Thứ Năm, 23 tháng 10, 2008

4th DCA - 4 Limitation on Inverse Condemnation for Illegal Exaction and Stealing Doesn't Offend Public Policy

In a probably correct opinion that is marred by very bad discussions of public policy, the 4th DCA held in New Testament Baptist Church v. FDOT that the lower court properly dismissed a counter-claim/cross-claim for inverse condemnation brought 13 years after an allegedly illegal dedication demand.

The claim was brought by a church that had been required to dedicated 7.5 acres (of its 19) in 1992 for streets (that the city didn't build) in order to get a plat approval. When the DOT went to condemn more of its property in 2005, the church cross complained that the earlier dedication was illegal.

The 4th cites a bunch of other cases finding that inverse condemnation cases need to be brought within 4 years. The cited cases, however, involved direct regulation, not exactions. The court distinguishes several exaction cases where the claim was made much later than the regulatory requirement.

The disturbing issue is the court's treatment of the question of whether an unconstitutional exaction is void or voidable. The court noted that contracts or other actions that are in violation of public policy are void. The court then holds that even an illegal dedication requirement doesn't implicate public policy because only the victim of the illegal act is harmed. The court goes on to justify this position by claiming that the church "benefitted" from the plat.
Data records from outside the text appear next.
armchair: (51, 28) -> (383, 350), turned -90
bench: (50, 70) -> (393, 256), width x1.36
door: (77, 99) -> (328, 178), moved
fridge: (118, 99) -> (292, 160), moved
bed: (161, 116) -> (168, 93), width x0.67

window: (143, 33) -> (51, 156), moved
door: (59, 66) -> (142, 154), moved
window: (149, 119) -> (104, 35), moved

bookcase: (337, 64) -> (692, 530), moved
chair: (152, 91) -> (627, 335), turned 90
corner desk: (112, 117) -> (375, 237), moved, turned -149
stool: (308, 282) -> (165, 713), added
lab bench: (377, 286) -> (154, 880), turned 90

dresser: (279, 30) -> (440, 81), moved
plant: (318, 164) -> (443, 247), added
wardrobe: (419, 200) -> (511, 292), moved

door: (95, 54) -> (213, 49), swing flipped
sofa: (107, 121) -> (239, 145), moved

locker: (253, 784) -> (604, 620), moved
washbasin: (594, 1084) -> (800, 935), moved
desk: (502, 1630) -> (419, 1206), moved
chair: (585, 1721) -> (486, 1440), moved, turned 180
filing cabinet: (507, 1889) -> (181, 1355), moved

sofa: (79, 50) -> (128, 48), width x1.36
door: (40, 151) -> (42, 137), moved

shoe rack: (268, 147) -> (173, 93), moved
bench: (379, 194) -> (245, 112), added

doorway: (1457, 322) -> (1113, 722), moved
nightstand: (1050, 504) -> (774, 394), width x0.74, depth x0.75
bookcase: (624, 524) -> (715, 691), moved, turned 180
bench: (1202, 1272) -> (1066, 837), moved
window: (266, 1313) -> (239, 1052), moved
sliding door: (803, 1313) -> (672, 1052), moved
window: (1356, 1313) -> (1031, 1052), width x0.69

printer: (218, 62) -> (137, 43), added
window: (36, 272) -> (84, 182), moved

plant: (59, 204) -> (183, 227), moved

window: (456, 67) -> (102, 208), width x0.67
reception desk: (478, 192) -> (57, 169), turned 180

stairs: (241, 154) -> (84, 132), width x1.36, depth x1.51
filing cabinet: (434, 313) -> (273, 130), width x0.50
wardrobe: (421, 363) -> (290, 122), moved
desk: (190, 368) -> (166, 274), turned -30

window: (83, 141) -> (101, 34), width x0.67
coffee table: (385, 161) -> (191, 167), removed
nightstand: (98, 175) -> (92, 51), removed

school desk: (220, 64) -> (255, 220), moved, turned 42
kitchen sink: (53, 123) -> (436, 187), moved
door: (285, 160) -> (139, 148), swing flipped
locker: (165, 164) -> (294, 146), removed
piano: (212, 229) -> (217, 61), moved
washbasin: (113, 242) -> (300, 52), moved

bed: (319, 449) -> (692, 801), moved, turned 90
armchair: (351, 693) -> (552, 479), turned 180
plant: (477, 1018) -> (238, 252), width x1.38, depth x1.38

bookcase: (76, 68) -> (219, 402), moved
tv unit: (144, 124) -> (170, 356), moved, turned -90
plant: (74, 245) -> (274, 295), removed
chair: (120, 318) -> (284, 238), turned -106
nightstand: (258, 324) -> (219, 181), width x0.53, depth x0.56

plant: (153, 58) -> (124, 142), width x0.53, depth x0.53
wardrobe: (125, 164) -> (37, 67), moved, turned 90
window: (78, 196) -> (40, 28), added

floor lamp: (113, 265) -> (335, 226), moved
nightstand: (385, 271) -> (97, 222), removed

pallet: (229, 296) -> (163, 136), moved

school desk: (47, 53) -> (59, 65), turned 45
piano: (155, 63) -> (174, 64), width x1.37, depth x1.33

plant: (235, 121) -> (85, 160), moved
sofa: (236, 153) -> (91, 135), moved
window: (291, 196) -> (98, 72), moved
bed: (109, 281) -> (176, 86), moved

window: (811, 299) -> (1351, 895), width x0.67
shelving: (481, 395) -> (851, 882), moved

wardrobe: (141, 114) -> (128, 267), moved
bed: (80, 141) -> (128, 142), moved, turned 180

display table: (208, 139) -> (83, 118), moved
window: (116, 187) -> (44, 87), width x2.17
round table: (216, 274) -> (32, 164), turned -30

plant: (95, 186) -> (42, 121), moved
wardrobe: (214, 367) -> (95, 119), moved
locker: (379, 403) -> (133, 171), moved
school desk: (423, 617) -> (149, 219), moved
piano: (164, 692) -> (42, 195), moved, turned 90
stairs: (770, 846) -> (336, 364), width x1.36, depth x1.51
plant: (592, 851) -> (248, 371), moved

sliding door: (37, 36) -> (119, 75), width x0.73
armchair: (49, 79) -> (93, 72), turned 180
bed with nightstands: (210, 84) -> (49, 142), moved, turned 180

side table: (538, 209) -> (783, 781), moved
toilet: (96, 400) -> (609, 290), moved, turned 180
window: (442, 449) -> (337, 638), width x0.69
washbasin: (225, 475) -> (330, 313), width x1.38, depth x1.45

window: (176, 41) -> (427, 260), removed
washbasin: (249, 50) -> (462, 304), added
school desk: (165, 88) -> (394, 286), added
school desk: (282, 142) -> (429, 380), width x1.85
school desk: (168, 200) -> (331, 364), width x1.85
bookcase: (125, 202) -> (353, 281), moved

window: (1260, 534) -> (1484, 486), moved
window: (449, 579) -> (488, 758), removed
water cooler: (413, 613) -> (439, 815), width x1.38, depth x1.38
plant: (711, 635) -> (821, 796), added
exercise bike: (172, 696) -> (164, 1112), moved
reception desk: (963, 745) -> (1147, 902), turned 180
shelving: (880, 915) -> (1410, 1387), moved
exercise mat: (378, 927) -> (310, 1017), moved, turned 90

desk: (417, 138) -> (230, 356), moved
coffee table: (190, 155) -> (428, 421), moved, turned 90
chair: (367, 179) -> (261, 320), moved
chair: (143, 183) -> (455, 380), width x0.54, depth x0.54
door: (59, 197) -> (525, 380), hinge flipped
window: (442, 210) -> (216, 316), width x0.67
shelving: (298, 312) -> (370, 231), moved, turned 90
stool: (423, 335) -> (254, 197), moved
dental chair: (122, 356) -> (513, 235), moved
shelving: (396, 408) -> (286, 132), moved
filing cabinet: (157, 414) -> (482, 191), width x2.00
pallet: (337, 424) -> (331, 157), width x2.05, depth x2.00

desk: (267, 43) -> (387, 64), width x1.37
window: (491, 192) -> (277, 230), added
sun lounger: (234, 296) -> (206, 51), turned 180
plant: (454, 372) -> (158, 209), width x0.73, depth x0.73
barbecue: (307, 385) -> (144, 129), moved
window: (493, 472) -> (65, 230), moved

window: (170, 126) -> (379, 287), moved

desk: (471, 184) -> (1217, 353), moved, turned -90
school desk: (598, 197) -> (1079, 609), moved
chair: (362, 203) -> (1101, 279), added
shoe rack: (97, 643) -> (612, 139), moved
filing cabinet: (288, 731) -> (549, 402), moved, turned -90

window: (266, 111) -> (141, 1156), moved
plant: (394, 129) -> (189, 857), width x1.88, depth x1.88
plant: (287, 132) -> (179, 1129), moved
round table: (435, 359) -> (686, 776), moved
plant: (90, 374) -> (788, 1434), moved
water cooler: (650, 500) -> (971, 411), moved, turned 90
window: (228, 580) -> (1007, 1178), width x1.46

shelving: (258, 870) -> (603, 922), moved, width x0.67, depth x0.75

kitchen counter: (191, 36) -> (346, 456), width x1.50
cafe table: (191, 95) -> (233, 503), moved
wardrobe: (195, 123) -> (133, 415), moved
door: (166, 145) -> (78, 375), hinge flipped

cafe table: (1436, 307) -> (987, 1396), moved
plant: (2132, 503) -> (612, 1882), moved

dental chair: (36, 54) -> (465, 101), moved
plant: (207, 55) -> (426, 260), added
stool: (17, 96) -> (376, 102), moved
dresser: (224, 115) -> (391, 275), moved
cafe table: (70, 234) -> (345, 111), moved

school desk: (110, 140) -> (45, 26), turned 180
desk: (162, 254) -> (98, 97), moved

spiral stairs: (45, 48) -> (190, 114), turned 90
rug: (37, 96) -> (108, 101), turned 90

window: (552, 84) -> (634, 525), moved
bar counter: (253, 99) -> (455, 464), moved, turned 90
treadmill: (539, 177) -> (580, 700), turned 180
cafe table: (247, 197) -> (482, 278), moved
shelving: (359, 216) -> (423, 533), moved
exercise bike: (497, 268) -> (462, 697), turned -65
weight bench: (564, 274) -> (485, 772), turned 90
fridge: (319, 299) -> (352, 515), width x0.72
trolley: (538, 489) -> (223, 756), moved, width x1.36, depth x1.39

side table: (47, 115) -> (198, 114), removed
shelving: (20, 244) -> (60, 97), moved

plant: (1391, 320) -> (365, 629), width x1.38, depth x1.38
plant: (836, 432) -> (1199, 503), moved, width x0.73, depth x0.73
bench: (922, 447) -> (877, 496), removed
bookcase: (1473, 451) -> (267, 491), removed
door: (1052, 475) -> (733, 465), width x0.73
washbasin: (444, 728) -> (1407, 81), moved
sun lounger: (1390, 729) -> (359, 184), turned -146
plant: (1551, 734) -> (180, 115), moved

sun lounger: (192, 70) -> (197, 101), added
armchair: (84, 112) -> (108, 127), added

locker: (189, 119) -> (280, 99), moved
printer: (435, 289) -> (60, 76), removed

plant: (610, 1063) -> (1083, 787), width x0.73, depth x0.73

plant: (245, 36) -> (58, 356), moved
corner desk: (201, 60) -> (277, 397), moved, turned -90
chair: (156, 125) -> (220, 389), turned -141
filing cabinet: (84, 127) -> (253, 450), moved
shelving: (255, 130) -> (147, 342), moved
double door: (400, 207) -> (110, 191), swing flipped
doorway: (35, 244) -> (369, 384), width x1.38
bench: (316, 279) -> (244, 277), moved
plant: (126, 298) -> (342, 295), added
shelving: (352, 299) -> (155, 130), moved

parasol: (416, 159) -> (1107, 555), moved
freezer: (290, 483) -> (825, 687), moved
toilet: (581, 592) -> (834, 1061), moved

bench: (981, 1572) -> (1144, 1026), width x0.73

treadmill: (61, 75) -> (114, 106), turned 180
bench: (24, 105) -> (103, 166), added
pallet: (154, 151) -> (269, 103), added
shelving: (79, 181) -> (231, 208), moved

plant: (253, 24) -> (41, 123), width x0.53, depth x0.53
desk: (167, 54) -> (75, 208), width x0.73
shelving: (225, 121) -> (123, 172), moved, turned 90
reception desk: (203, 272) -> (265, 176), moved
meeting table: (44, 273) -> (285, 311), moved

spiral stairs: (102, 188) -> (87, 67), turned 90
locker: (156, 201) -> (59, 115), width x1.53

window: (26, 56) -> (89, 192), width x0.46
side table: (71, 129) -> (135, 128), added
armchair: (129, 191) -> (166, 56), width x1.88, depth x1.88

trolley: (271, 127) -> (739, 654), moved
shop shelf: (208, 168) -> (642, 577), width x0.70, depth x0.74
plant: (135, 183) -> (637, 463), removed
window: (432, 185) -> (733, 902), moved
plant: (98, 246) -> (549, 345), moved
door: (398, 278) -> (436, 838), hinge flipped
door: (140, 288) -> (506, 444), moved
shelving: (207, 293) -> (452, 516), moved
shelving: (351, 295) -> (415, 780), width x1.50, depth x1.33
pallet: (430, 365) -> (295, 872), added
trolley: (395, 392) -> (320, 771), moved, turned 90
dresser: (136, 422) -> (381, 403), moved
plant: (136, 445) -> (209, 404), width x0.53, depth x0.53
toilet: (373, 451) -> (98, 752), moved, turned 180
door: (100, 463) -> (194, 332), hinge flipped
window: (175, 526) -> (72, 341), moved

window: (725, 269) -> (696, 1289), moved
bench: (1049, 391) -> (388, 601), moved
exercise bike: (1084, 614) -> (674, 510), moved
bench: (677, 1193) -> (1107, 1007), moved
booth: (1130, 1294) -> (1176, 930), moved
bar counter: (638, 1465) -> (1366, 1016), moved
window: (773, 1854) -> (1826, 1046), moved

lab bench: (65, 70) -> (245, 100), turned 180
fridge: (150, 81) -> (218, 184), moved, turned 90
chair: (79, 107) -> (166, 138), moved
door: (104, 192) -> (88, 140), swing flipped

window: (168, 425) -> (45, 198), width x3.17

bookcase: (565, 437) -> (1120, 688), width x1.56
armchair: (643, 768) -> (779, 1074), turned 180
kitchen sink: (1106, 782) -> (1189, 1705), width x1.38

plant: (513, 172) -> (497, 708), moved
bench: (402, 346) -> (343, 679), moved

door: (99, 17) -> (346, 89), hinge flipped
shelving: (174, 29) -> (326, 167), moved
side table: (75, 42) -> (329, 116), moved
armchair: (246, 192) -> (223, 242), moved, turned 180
This totally flies in the face of the "unconstitutional condition" cases that Nolan and Dolan spring from, which recognize that where the government imposes an illegal and unconstitutional condition on a government action on a permit or benefit, the victim does not need to refuse to accept the benefit in order to complain.

The Court forgets the basic tenet: the issuance of a development order is not a "benefit" to the landowner because the landowner has an underlying property right to develop. The development order is the governments' OBLIGATION arising from its choice to regulate a property right in the public interest; a landowner's development pursuant to a plat is not the "acceptance of a benefit" from the government because the landowner has the underlying right in the first place.